É por isso que o ouvimos dizer no «Prefácio» de Humano, Demasiado Humano I, § 4, enquanto discute a doutrina da grande saúde: «é precisamente o sinal de uma grande saúde [grossen Gesundheit], aquele excedente que dá ao espírito livre [freien Geist] o perigoso privilégio de poder viver por tentativas [Versuch] e de se entregar à aventura [Abenteuer]: a prerrogativa da mestria do espírito livre!» (a tradução é nossa, disponível nas Edições 70 no verão de 2025). Este «Prefácio» foi escrito em 1886 e integra a reedição do livro de 1878, início da sua segunda grande linha de aventura, depois dos anos d’O Nascimento da Tragédia (1872), da docência na Universidade de Basileia, da amizade com Richard Wagner e do patrocínio intelectual de Schopenhauer. Virão outras: as de Assim Falou Zaratustra, da Genealogia da Moral, de Ecce Homo. Mas não foi uma aventura de aperfeiçoamento (como queriam Kant ou Montaigne), antes uma traição. Trair-se para experimentar, tentar outra coisa, sem vislumbrar uma meta. Haverá maior princípio de aventura do que este? Uma traição que deve continuar, não faz sentido colocarmos Nietzsche no congelador académico. Cada leitor do filósofo errante deve traí-lo, experimentar plantá-lo, de estaca, noutros solos. A sua obra é um começo, ainda que não se descortinem os alicerces, um impulso, um trampolim, não um fecho ou um fim. Porque, como declara nesse mesmo «Prefácio»: «é o futuro que dá as regras ao nosso presente.» (§ 7)

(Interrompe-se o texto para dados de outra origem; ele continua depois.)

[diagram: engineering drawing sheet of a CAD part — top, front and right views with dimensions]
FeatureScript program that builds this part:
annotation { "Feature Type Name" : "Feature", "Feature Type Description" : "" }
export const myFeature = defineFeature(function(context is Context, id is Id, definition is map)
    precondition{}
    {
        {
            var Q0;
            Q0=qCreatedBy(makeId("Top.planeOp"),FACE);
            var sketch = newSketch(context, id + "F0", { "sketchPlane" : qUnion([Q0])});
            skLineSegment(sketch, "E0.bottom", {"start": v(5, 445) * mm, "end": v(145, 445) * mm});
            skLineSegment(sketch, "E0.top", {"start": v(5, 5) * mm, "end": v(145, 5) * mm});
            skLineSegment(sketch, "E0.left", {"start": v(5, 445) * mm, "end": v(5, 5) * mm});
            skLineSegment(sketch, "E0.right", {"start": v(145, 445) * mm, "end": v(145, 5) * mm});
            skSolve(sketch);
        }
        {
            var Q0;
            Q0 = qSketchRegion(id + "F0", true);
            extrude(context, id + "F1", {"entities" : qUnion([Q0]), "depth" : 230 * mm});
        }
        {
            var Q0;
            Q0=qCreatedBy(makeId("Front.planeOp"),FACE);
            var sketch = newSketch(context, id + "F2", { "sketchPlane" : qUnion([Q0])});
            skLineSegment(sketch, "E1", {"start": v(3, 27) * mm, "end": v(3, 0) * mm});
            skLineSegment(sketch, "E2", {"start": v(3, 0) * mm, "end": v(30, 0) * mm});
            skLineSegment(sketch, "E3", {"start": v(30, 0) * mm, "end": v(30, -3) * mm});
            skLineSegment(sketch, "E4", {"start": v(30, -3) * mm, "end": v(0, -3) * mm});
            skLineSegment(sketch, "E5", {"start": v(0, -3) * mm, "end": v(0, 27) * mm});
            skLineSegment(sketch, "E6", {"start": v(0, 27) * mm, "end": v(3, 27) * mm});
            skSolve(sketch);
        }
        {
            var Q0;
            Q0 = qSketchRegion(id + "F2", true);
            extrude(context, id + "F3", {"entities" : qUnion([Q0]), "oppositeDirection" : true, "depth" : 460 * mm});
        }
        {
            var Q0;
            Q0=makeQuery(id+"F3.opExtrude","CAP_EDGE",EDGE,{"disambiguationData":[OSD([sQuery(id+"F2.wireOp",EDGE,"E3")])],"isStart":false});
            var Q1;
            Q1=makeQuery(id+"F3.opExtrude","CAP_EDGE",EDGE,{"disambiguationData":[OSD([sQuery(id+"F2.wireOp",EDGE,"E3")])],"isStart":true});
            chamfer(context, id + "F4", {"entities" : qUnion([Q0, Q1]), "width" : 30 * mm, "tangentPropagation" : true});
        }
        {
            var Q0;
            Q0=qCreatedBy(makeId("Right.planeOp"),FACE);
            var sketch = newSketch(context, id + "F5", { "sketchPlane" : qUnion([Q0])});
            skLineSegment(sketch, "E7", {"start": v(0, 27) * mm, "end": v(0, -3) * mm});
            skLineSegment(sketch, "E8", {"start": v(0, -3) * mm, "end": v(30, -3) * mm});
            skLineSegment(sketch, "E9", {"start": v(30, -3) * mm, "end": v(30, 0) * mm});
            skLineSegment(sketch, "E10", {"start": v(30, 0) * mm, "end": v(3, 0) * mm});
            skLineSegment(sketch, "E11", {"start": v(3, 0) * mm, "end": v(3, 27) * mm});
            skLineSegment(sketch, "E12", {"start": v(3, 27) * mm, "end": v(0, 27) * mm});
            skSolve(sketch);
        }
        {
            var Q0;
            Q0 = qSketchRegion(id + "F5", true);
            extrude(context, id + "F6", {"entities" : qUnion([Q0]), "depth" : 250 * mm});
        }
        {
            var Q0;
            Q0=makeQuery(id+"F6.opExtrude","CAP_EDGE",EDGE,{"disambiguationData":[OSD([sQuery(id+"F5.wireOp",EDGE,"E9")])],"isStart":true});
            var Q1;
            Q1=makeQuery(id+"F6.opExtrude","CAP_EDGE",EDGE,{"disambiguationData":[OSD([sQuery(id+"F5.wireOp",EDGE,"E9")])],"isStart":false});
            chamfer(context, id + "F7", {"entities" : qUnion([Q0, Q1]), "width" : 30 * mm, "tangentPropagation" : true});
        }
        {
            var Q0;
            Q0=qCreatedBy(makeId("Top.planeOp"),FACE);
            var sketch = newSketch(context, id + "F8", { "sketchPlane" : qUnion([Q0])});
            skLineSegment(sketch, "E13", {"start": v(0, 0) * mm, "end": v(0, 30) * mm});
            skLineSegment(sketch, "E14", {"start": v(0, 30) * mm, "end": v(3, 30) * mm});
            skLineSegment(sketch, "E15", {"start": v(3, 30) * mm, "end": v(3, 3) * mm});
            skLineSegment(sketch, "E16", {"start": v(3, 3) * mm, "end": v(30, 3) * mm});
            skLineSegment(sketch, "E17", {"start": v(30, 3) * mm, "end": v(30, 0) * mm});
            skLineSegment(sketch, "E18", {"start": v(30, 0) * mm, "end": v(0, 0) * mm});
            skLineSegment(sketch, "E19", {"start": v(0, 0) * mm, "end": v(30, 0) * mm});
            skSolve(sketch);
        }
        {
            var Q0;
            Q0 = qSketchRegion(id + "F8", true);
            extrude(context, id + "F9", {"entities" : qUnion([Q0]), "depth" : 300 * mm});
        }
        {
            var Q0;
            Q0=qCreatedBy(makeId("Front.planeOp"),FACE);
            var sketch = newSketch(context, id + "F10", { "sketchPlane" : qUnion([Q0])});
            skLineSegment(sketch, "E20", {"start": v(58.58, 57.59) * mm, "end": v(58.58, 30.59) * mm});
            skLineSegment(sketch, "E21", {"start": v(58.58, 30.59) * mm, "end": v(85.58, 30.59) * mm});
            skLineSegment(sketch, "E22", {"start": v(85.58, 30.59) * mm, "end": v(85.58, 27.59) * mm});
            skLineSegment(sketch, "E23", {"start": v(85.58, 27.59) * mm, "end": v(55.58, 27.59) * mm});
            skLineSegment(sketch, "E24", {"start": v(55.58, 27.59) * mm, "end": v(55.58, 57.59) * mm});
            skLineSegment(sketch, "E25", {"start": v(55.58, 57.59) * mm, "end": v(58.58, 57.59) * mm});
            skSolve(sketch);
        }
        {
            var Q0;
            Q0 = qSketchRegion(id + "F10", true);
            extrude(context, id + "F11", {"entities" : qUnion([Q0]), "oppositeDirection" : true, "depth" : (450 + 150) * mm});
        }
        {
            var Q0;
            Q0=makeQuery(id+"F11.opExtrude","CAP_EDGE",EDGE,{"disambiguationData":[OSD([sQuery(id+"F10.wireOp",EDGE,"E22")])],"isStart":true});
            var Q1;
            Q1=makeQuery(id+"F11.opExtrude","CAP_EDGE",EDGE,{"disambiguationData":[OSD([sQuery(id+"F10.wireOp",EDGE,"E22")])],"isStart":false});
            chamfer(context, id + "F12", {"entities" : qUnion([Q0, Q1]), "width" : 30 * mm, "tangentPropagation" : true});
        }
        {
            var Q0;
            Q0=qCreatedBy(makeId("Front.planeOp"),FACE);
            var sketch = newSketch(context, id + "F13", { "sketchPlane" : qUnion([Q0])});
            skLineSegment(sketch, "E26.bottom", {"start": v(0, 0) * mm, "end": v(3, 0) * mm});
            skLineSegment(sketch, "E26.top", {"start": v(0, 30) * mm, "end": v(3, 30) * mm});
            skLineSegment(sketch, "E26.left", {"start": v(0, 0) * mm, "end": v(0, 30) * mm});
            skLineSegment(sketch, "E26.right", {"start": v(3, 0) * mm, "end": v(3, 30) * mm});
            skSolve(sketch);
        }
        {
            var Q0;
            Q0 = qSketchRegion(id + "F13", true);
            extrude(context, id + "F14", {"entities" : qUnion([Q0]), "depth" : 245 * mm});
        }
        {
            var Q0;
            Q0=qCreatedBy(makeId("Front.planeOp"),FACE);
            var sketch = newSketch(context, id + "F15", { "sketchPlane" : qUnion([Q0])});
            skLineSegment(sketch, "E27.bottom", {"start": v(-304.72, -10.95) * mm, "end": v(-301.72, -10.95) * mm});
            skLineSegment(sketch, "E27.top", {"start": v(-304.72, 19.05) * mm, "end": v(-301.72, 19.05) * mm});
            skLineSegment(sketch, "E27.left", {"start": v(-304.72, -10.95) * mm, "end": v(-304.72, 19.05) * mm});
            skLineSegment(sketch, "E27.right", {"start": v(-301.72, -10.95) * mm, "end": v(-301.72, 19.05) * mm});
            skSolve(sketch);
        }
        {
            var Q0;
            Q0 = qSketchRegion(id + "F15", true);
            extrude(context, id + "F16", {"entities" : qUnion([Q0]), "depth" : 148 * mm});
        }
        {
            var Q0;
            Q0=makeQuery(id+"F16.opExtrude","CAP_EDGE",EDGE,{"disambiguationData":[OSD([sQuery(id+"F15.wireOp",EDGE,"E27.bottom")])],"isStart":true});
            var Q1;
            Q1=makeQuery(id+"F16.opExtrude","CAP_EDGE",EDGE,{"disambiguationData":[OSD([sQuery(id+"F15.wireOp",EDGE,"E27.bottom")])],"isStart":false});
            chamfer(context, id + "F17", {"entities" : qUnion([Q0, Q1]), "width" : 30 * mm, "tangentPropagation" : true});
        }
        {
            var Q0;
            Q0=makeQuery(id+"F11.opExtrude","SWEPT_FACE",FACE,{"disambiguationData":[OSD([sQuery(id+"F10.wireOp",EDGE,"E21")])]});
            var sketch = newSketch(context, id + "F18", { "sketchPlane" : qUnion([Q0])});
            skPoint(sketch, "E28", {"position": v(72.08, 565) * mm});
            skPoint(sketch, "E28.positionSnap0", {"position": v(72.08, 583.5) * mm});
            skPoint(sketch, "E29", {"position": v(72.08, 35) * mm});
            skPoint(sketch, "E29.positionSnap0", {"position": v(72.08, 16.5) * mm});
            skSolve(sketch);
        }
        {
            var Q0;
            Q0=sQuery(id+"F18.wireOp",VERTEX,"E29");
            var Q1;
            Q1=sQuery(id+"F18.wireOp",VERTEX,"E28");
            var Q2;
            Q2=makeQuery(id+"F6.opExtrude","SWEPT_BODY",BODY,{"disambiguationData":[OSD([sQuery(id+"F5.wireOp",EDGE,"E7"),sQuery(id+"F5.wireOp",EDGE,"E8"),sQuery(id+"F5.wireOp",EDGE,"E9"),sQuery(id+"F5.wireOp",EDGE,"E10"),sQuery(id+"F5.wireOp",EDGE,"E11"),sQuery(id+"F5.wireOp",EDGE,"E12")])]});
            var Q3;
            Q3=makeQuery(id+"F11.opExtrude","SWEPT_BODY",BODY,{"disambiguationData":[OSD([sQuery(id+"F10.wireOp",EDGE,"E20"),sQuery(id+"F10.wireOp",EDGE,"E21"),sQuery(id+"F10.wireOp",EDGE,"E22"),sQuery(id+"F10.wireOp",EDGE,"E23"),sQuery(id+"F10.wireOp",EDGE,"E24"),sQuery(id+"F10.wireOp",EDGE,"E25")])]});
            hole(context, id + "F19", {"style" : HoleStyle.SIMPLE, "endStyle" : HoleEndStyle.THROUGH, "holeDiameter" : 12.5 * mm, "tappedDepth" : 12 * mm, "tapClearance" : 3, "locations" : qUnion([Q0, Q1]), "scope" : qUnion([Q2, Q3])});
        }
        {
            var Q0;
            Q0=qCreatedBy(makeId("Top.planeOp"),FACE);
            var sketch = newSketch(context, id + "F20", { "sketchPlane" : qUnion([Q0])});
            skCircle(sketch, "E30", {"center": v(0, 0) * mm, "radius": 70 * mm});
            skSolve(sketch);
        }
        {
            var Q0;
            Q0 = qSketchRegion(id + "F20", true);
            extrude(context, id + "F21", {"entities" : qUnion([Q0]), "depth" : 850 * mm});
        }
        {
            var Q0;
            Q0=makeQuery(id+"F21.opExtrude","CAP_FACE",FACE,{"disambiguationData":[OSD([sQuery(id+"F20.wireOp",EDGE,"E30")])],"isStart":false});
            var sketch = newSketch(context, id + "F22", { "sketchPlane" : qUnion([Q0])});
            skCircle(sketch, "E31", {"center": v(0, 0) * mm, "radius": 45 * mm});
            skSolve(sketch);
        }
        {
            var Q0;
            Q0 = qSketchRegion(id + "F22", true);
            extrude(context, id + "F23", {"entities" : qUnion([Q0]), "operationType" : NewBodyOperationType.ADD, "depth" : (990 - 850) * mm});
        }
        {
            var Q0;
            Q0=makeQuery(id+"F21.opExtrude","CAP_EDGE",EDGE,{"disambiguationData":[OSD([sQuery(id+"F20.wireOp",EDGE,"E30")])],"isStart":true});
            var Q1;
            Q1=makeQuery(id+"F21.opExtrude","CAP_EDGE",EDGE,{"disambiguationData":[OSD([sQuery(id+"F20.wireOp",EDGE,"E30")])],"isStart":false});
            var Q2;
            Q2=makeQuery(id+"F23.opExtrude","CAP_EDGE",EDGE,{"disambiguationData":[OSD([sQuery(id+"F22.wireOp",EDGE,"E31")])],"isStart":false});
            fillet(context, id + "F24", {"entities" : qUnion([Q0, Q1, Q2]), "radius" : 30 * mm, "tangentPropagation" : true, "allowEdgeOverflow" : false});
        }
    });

E se a aventura se medir, como acreditamos, por essa abertura ao que está por vir, incógnita perfeita e poderosa, tomemos novamente as palavras do nosso autor e façamos delas, com o peso de um determinismo que, ainda assim, exige escolha, o nosso lema de vida: «Quem alcançou, mesmo que só num certo grau, a liberdade da razão não pode sentir-se senão um viajante na Terra — uma viagem, contudo, que não tende para uma meta: porque não as há.» (Humano, Demasiado Humano I, § 638).
Aconselhamos apenas, indo de Wilhelm von Humbolt a Robert Musil, passando, naturalmente, por Nietzsche, que assumam «a grande individualidade como força espiritual». Que saibam, assim, manter viva uma relação produtiva com o caos, conjurando-o e aproveitando-o. Vivendo, talvez, como sugerem bons leitores nietzschianos (Joyce, Deleuze e Guattari) num caosmos. Ou, para dar um toque contemporâneo à nossa análise, no work in progress de que fala James Joyce em Finnegans Wake.